“Probably because you were hanging over her desk and flirting again,” Brett muttered.
Jules lifted his hands in a “what can you do” gesture. “It’s what I do best,” he admitted and Sarabeth had to smile at his confidence.
“Only matched by your ability to bug the hell out of me,” Brett told him. “What are you doing here anyway?”
“I came to see you, idiot.”
Brett narrowed his eyes, suspicious. “Why?”
“I’ve got a barn owl with a hurt wing. I need you to look after it for a spell,” Jules replied.
Brett sighed and exited the vehicle. He followed the officer to his truck and Sarabeth admired his longs legs, his excellent butt and his graceful stride. God, he was gorgeous. Panty-melting, bone-shaking hot.
She couldn’t wait to kiss him again...and not only his mouth. Nibbling those cords on his neck, sliding her tongue over those muscled shoulders, taking a bite out of those huge biceps...
“I spoke to Brielle but she can’t look after him. She’s slammed,” Jules told Brett after shaking his hand. “And I thought since you are back, and bride free, you could help me out.”
“Has Brielle looked at the bird?” Brett asked.
“Mmm. The X-rays show that the wing isn’t broken. She thinks its soft tissue damage. It just needs a safe space to rest and recover. It also looks a little undernourished.”
Brett nodded. “Let’s take a look.”
Sarabeth opened her door, hopped out and followed the men to the back of Jules’s big black truck. “Who’s Brielle?” she asked as Jules dropped the tailgate.
“She’s the local vet,” Brett explained as he reached for the pet carrier and pulled it forward. Sarabeth caught a glimpse of big yellow eyes and speckled feathers and noticed a wing tucked very close to the bird’s body.
Brett bent down to look inside the carrier. “It’s a female, not a male and she’s pretty young, maybe a year.

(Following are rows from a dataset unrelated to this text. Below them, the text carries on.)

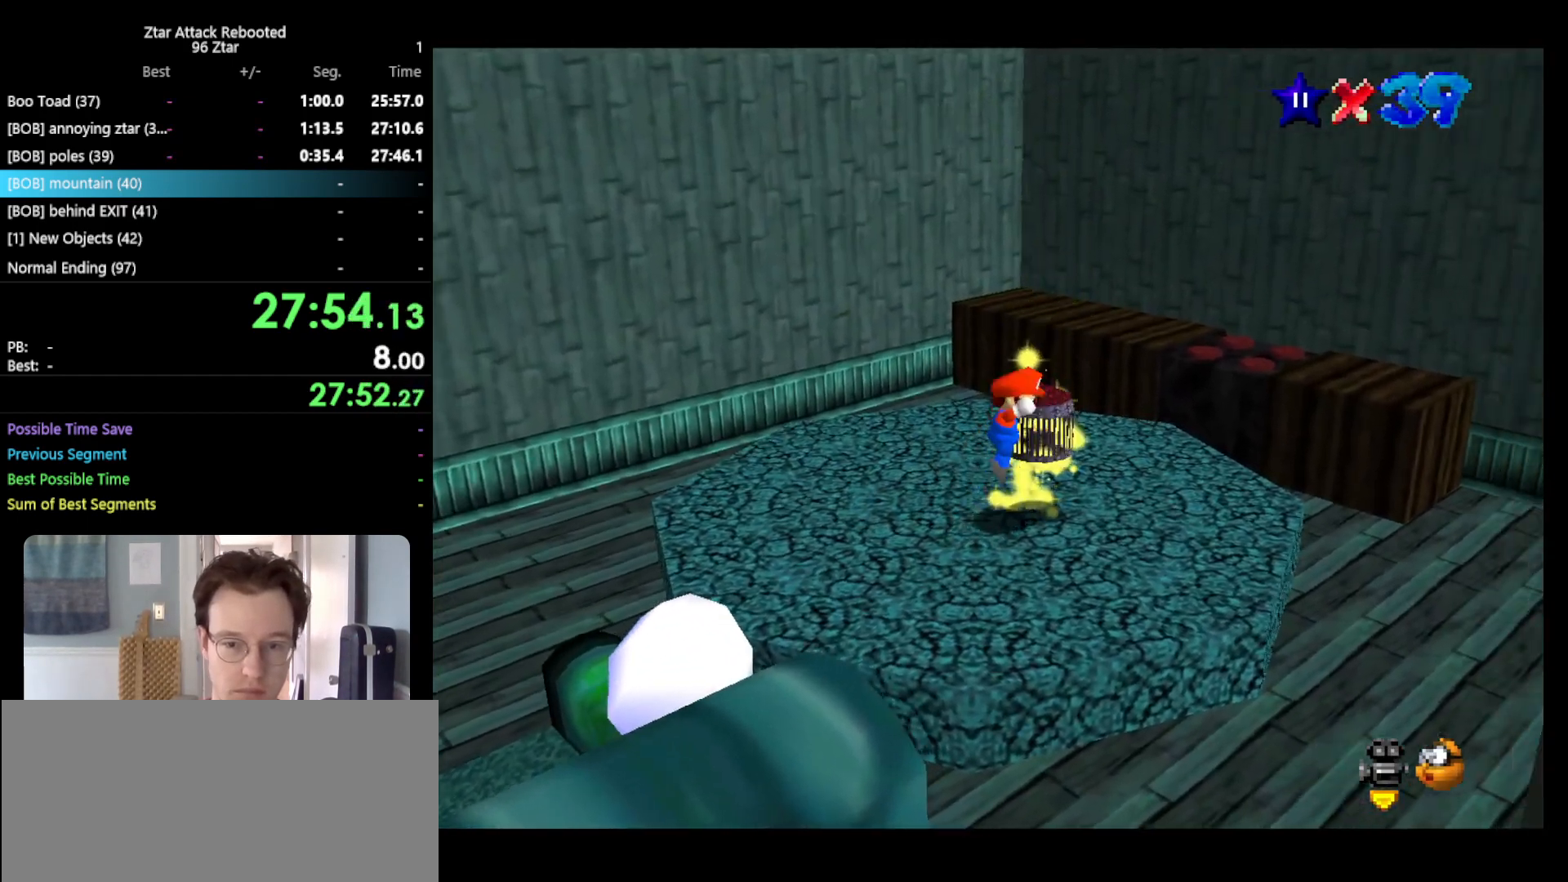
{"buttons": ["A", "B"], "left_stick": "left", "events": [[50, "left_stick", "center"], [150, "left_stick", "down-left"], [383, "left_stick", "left"], [467, "B", "down"]]}
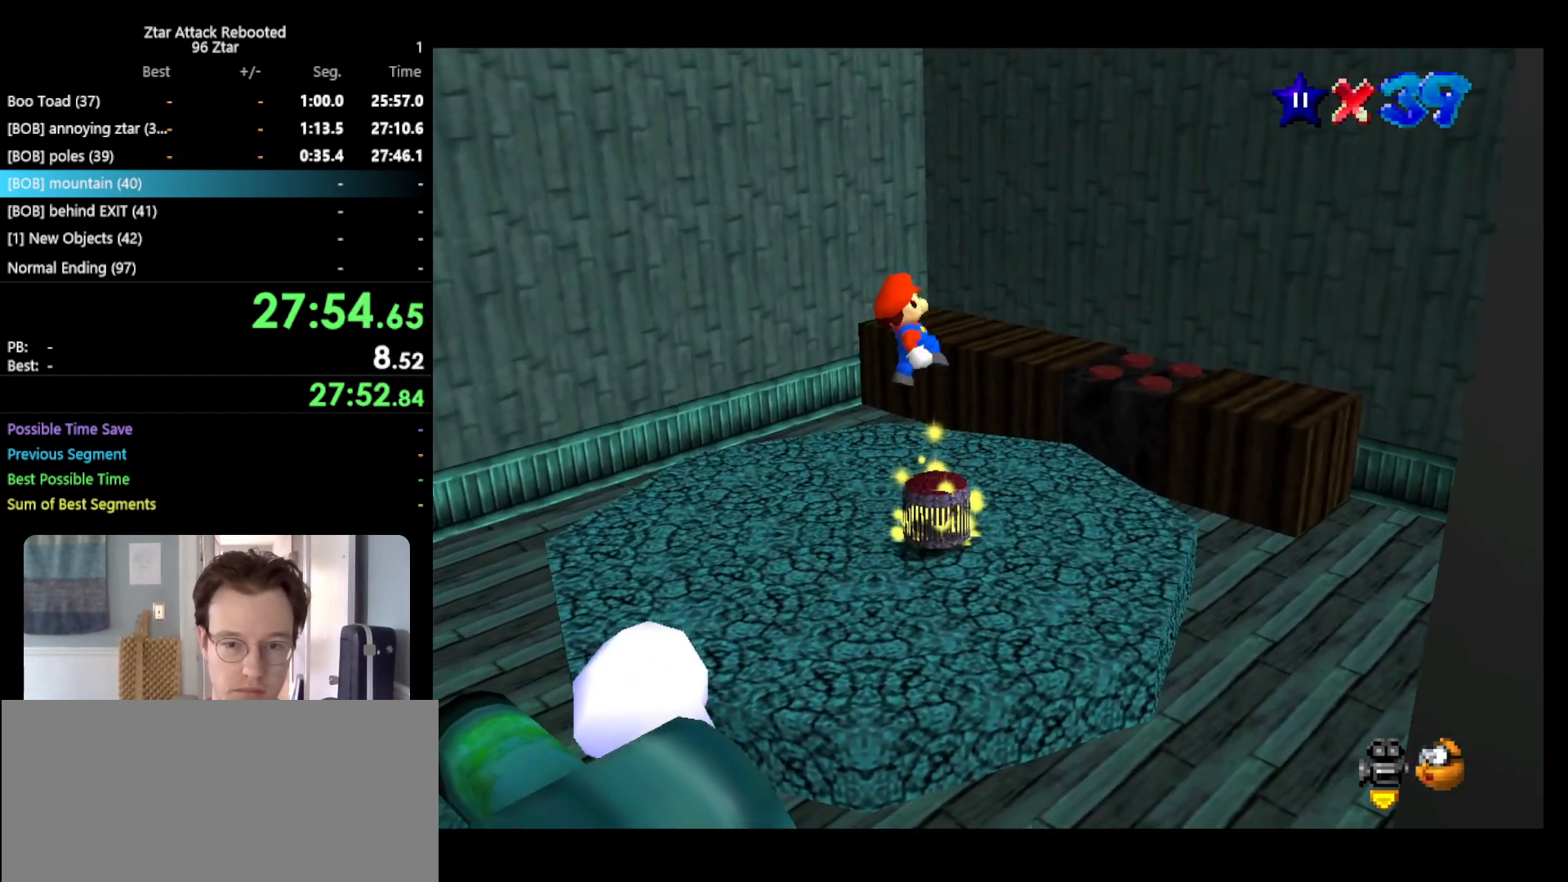
{"buttons": [], "left_stick": "center", "events": [[33, "left_stick", "center"], [150, "A", "up"], [150, "B", "up"]]}
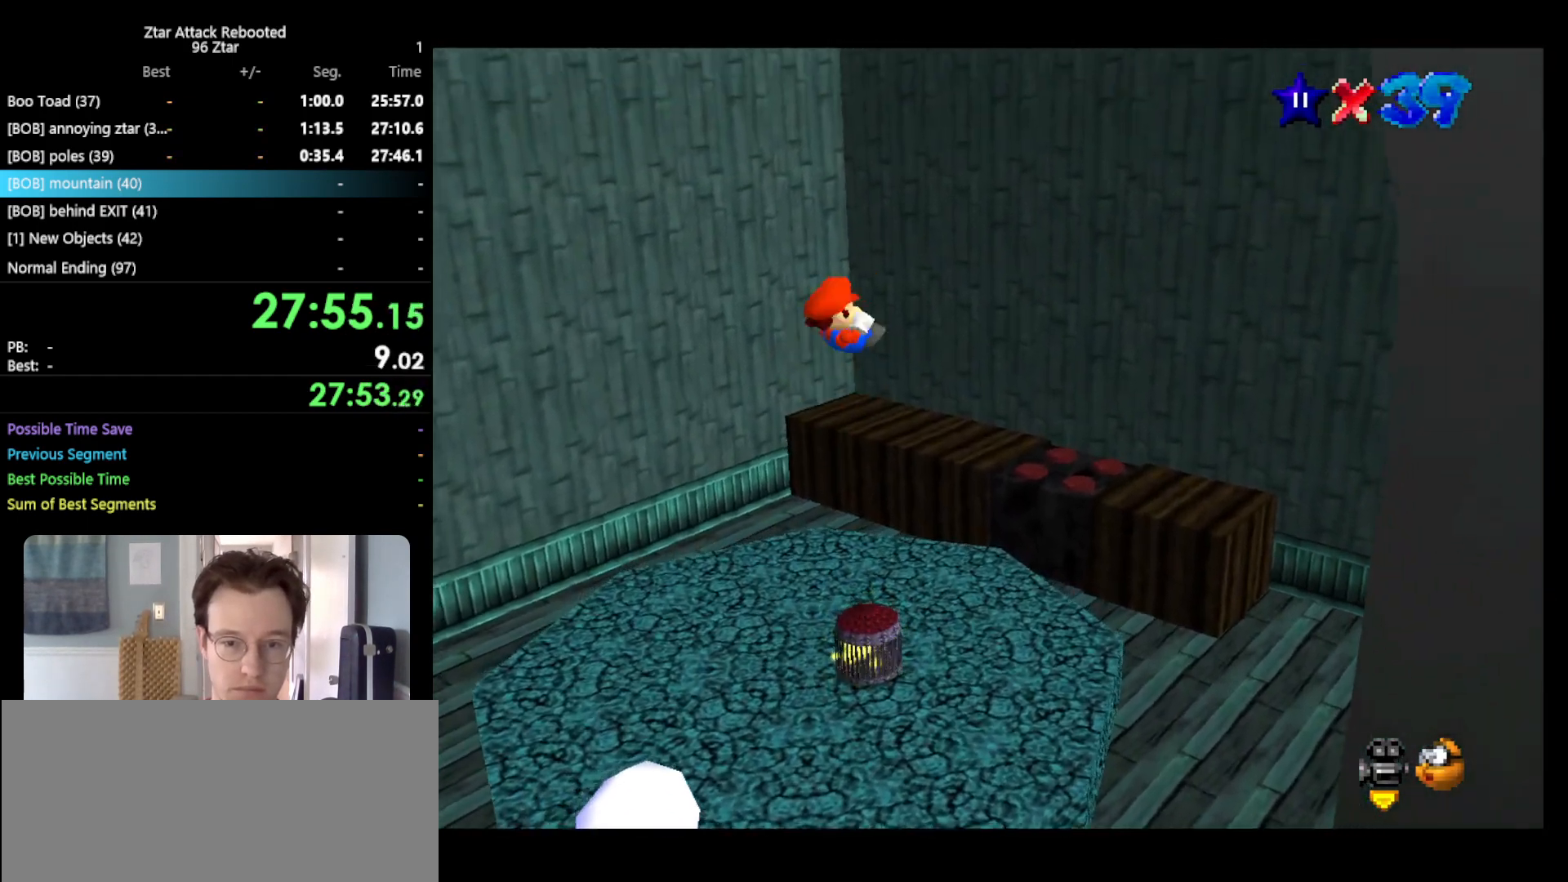
{"buttons": [], "left_stick": "center", "events": []}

She’s definitely underweight. She’s also got an eye infection.”
Jules bent down to look into the carrier, and two sets of massive male shoulders blocked Sarabeth’s view of the bird. “I didn’t notice that,” Jules said.
“Brielle would’ve. Did she give her any antibiotics?”
The officer stood up and shrugged. “I was rushing between calls so it was a bit of a hurried conversation.”
“I’ll call her,” Brett told him, not taking his eyes off the bird. He placed both hands on the tailgate, his eyes on the owl. “Hey, honey, you’re sick and scared, aren’t you? I’m going to take such good care of you,” he crooned. “You don’t know it yet, but you’ve checked into a great hotel. Let’s get you settled, okay, gorgeous girl?”
His entire focus was on the owl, and Sarabeth smiled as he easily lifted the carrier off the tailgate and walked it toward her SUV.
Sarabeth caught Jules’s smile. “He’s such a sap,” he stated, affection in his voice.
“Is this something he does often?” Sarabeth asked as Brett opened the back door of her vehicle and gently lifted the carrier inside.
“All the time,” Jules replied. “He emptied out his rehab barn because he was taking a honeymoon, but there’s normally a menagerie in the old stable block.”
Interesting. Yesterday, she would not have thought that of Brett—he seemed too tough and macho to have such a strong reaction to the weak and wounded. But, after hearing about his mom, his “save everything” streak made sense.
As long as he didn’t think she needed rescuing, they’d get along just fine. Sarabeth didn’t expect or want a white knight rushing to save her; in fact, she couldn’t think of anything that would annoy her more. She’d walked through hell and back to become the strong, self-assured woman she was today, and she’d never let any man take away her hard-won independence.
Jules glanced at Brett and folded his big arms across his chest, looking hard and remote and very, very tough. They both looked at Brett, who was watching the bird, their conversation too low to reach him.
“He’s a good guy, Ms. Edmond, and if you want to screw his brains out, I’ve got no problem with that.”
Wow, where the hell had that come from? Oh, maybe because he’d caught them with their mouths fused and Brett’s hand down the back of her pants.
“Good of you,” Sarabeth sarcastically replied. “But I’m trying to work out what, exactly, anything we do has to do with you.”
“I’ve known Brett since we were kids, and he’s my oldest friend,” Jules snapped. “I’mfamilyand we’re close. So if you start to play mind games with him, asking for money, for presents, for a new car, a break on your rent, I will find out.”